Google is structuring a multibillion-dollar financing arrangement with Broadcom, Apollo, Blackstone, and Morgan Stanley to supply Anthropic with AI chips and data centers while removing most of the financial risk from its own balance sheet. The deal channels hardware and infrastructure to the AI startup while keeping Google's exposure limited.
The arrangement leaves approximately $200 billion in contracts contingent on Anthropic's sustained growth and its ability to meet lease obligations. This financing model allows Google to maintain its investment in Anthropic, a competitor to its own AI efforts that Google has already backed with billions, without consolidating the associated liabilities on its financial statements.
The structure reflects how major tech companies are managing the enormous capital requirements of AI infrastructure development. Rather than directly purchasing and owning the chips and data centers Anthropic needs, Google partnered with financial institutions and hardware suppliers to distribute the risk. Broadcom manufactures the processors, while Apollo and Blackstone provide capital infrastructure through lease arrangements. Morgan Stanley structured the overall transaction.

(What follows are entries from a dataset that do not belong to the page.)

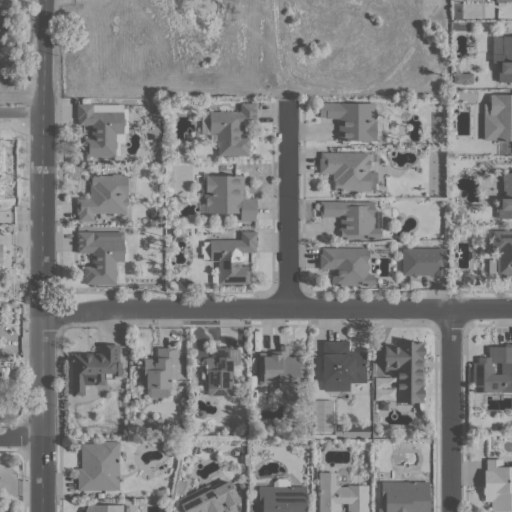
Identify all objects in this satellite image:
building: (462, 0)
building: (501, 0)
building: (503, 0)
building: (505, 58)
building: (506, 59)
building: (461, 77)
building: (461, 77)
road: (20, 110)
building: (497, 117)
building: (497, 118)
building: (351, 119)
building: (353, 119)
building: (102, 127)
building: (228, 128)
building: (230, 129)
building: (99, 130)
building: (344, 169)
building: (348, 169)
building: (105, 195)
building: (226, 195)
building: (101, 196)
building: (224, 196)
building: (505, 196)
building: (506, 196)
road: (286, 204)
building: (153, 214)
building: (352, 217)
building: (353, 217)
road: (21, 218)
building: (502, 249)
building: (0, 251)
building: (501, 253)
building: (99, 254)
building: (100, 254)
road: (42, 256)
building: (229, 257)
building: (231, 257)
building: (421, 261)
building: (423, 261)
building: (344, 265)
building: (346, 265)
building: (474, 278)
road: (277, 307)
building: (339, 365)
building: (341, 365)
building: (94, 366)
building: (91, 367)
building: (278, 367)
building: (280, 368)
building: (495, 368)
building: (406, 369)
building: (220, 370)
building: (493, 370)
building: (159, 371)
building: (219, 371)
building: (0, 372)
building: (158, 372)
building: (399, 373)
building: (382, 405)
road: (450, 410)
building: (200, 413)
road: (21, 435)
building: (235, 452)
building: (97, 465)
building: (98, 466)
building: (496, 484)
building: (498, 484)
building: (242, 485)
building: (338, 495)
building: (341, 495)
building: (403, 496)
building: (404, 496)
building: (282, 497)
building: (211, 498)
building: (280, 498)
building: (209, 499)
building: (106, 507)
building: (101, 508)
building: (161, 511)
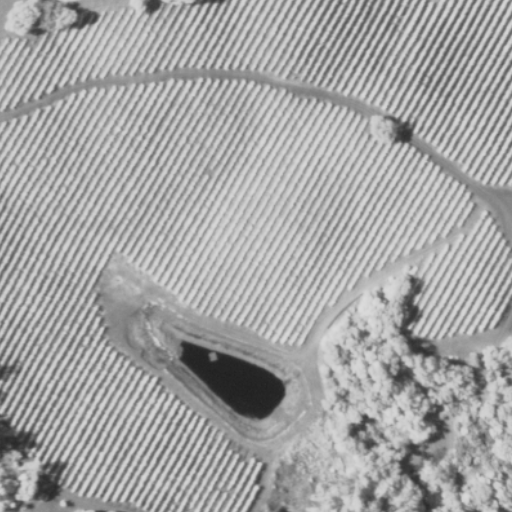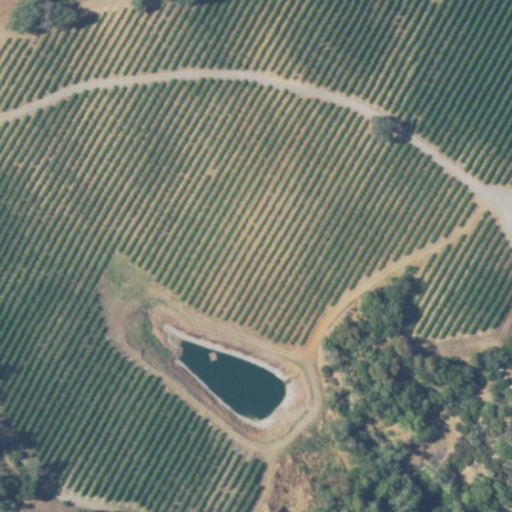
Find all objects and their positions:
road: (279, 83)
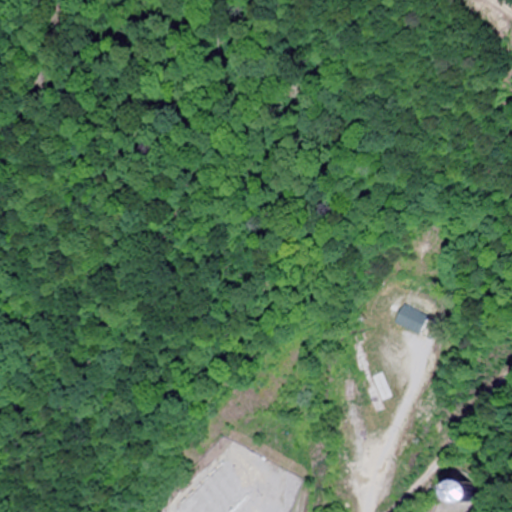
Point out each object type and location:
building: (418, 320)
building: (227, 487)
building: (478, 491)
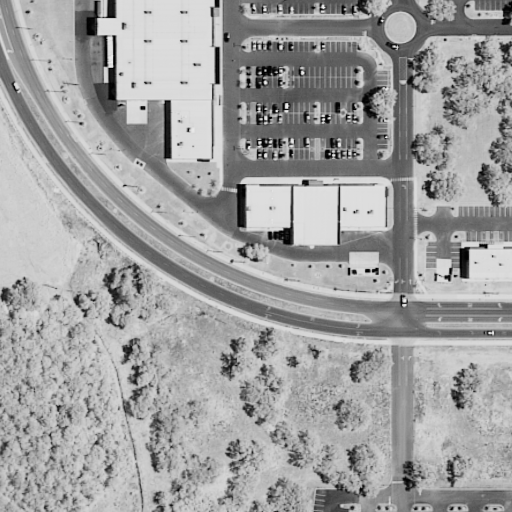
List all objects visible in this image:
road: (402, 2)
road: (402, 5)
road: (306, 26)
road: (468, 26)
building: (160, 47)
road: (353, 56)
building: (165, 65)
road: (300, 100)
road: (230, 114)
building: (189, 126)
road: (300, 138)
road: (277, 167)
road: (403, 189)
road: (182, 201)
building: (314, 207)
building: (313, 209)
road: (458, 224)
road: (202, 246)
road: (443, 250)
road: (194, 254)
road: (160, 260)
building: (488, 261)
building: (488, 262)
road: (212, 302)
road: (458, 331)
road: (403, 451)
road: (457, 491)
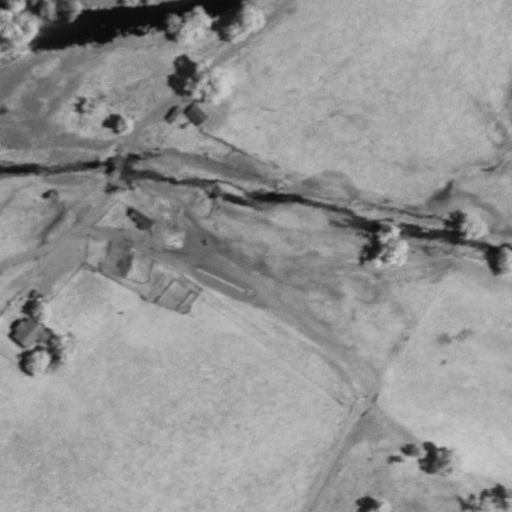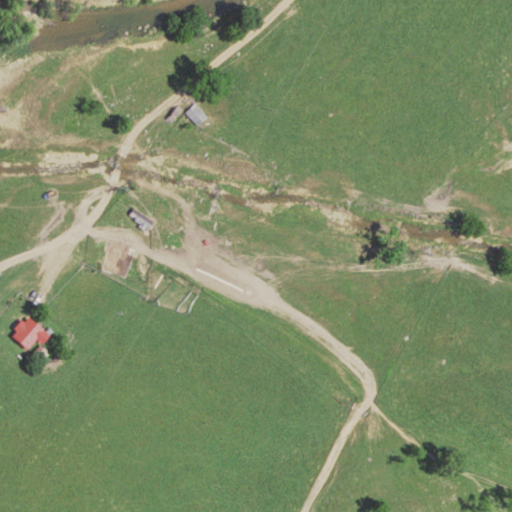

This approach lets Google support Anthropic's operations while keeping debt obligations off its balance sheet, a technique common in project financing and infrastructure deals. However, the arrangement creates a dependency chain. If Anthropic fails to generate sufficient revenue or defaults on lease payments, the financial burden falls on the structured entities rather than Google directly. The $200 billion commitment underscores the scale of capital required to compete in AI development, where training and inference infrastructure costs have become the primary expense driver.
For Anthropic, the arrangement provides access to cutting-edge hardware without negotiating directly with chipmakers or data center operators. For the financial partners, it offers returns tied to Anthropic's success. For Google, it maintains leverage over a key AI competitor while preserving balance sheet flexibility. The structure highlights how traditional finance institutions are embedding themselves into AI infrastructure, effectively betting on startup growth and operational viability.